▶ _PROBLEM_
Reproduce the National Patriotic Coalition text word for word, in full.

▶ _READING TEXT_
• • • •
- Founded: 1952
- Dissolved: 1981
- Merged into: Nationalist Republican Liberal Movement
- Headquarters: Panama City, Panama
- Ideology: Panamanian nationalism Conservatism
- Political position: Centre-right to right-wing

= National Patriotic Coalition =

The National Patriotic Coalition (in Spanish: Coalición Patriótica Nacional, CPN) was a Panamanian conservative nationalist political party.

It was founded in advance of the election of 1952 to support the presidential aspirations of Colonel José Antonio Remón Cantera, head of the National Police.

Its six original members were the Renewal Party (PREN), Liberal Party "del Matadero" (PL), National Revolutionary Party (PNR), Authentic Revolutionary Party (PRA), Popular Union Party (PUP) and Patriotic Youth Front (FJP).

In 1953 the CPN, a coalition of several parties, was reorganized as a single party. It was the government party during José Antonio Remón Cantera's presidency and continued to be one of the principal parties until the late 1960s.

The ideology of CPN was vague: it supported the developmentalist and reformist policies of the Remón government (1952–1955), following Remón's assassination in 1955, supported the conservative Ricardo Arias government (1955–1956) and Ernesto de la Guardia government (1956–1960), which dismantled many of Remón's progressive reforms, and in the early 1960s included among its deputies in the National Assembly Thelma King, who for a while was one of the principal advocates of Castroist tendencies in Panama.

The CPN was the official government party from its formation in 1952 until 1960. In the 1956 elections the CPN's presidential candidate was Ernesto de la Guardia; he polled 177,633 votes (68.49%) in the election.

Meantime, the CPN, undisturbed by any effective opposition in the National Assembly, began to suffer serious dissension within its own ranks.
• • • •
▶ _DATA BELOW_

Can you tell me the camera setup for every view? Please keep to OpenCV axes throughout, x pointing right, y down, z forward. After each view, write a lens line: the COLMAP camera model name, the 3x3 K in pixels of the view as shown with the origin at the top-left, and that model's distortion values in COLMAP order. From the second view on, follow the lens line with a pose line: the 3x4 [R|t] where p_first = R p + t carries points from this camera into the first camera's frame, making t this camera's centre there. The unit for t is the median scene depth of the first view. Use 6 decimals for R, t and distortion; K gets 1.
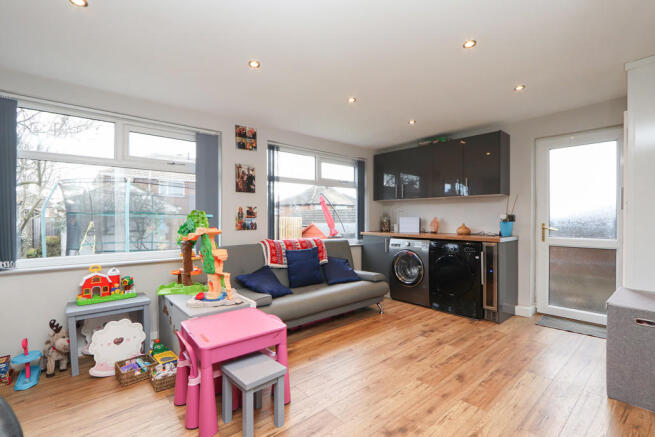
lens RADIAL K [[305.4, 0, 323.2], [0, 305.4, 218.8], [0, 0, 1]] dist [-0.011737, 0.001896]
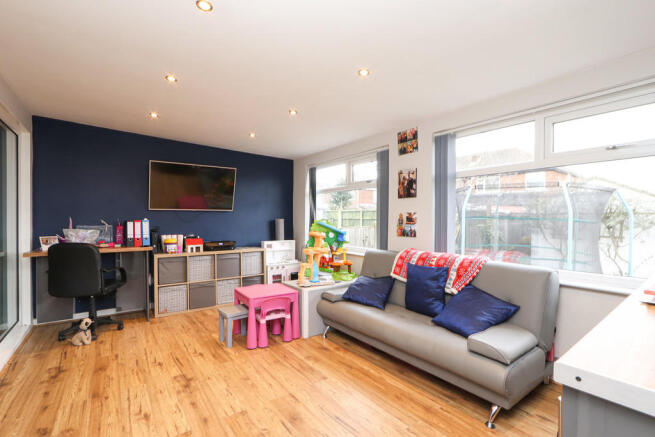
• • • •
▶ _RESPONSE TO THIS EXERCISE_
- Founded: 1952
- Dissolved: 1981
- Merged into: Nationalist Republican Liberal Movement
- Headquarters: Panama City, Panama
- Ideology: Panamanian nationalism Conservatism
- Political position: Centre-right to right-wing

= National Patriotic Coalition =

The National Patriotic Coalition (in Spanish: Coalición Patriótica Nacional, CPN) was a Panamanian conservative nationalist political party.

It was founded in advance of the election of 1952 to support the presidential aspirations of Colonel José Antonio Remón Cantera, head of the National Police.

Its six original members were the Renewal Party (PREN), Liberal Party "del Matadero" (PL), National Revolutionary Party (PNR), Authentic Revolutionary Party (PRA), Popular Union Party (PUP) and Patriotic Youth Front (FJP).

In 1953 the CPN, a coalition of several parties, was reorganized as a single party. It was the government party during José Antonio Remón Cantera's presidency and continued to be one of the principal parties until the late 1960s.

The ideology of CPN was vague: it supported the developmentalist and reformist policies of the Remón government (1952–1955), following Remón's assassination in 1955, supported the conservative Ricardo Arias government (1955–1956) and Ernesto de la Guardia government (1956–1960), which dismantled many of Remón's progressive reforms, and in the early 1960s included among its deputies in the National Assembly Thelma King, who for a while was one of the principal advocates of Castroist tendencies in Panama.

The CPN was the official government party from its formation in 1952 until 1960. In the 1956 elections the CPN's presidential candidate was Ernesto de la Guardia; he polled 177,633 votes (68.49%) in the election.

Meantime, the CPN, undisturbed by any effective opposition in the National Assembly, began to suffer serious dissension within its own ranks.